(Saved data entries)
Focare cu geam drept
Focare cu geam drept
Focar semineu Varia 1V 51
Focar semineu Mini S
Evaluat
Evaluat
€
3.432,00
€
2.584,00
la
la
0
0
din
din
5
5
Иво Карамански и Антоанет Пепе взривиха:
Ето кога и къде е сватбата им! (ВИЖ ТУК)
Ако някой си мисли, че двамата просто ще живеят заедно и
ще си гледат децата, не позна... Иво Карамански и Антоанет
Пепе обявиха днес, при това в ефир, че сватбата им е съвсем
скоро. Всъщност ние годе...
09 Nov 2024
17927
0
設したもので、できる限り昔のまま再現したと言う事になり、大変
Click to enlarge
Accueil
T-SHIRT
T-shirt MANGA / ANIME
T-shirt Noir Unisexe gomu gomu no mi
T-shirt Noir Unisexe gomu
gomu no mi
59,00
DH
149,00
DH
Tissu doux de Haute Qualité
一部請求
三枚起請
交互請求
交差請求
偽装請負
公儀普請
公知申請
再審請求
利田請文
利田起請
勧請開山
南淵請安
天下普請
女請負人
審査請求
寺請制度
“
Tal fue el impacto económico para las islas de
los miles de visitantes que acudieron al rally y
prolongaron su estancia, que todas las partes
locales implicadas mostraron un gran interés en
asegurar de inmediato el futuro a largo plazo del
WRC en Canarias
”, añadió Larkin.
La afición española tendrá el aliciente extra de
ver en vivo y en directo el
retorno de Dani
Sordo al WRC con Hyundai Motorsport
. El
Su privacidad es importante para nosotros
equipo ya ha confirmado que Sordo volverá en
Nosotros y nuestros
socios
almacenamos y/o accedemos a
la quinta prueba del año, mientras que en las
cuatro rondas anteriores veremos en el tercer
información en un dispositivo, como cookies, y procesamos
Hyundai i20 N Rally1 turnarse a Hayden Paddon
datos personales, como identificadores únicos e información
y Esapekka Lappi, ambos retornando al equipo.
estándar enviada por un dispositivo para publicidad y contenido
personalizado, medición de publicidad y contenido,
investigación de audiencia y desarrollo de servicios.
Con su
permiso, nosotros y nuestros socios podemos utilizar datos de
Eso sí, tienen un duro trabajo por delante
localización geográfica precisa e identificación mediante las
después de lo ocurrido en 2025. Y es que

> [Aim of the exercise]:
Every line in the records above that contains the word "publicidad" should be copied out.

> [Solution to the exercise]:
estándar enviada por un dispositivo para publicidad y contenido
personalizado, medición de publicidad y contenido,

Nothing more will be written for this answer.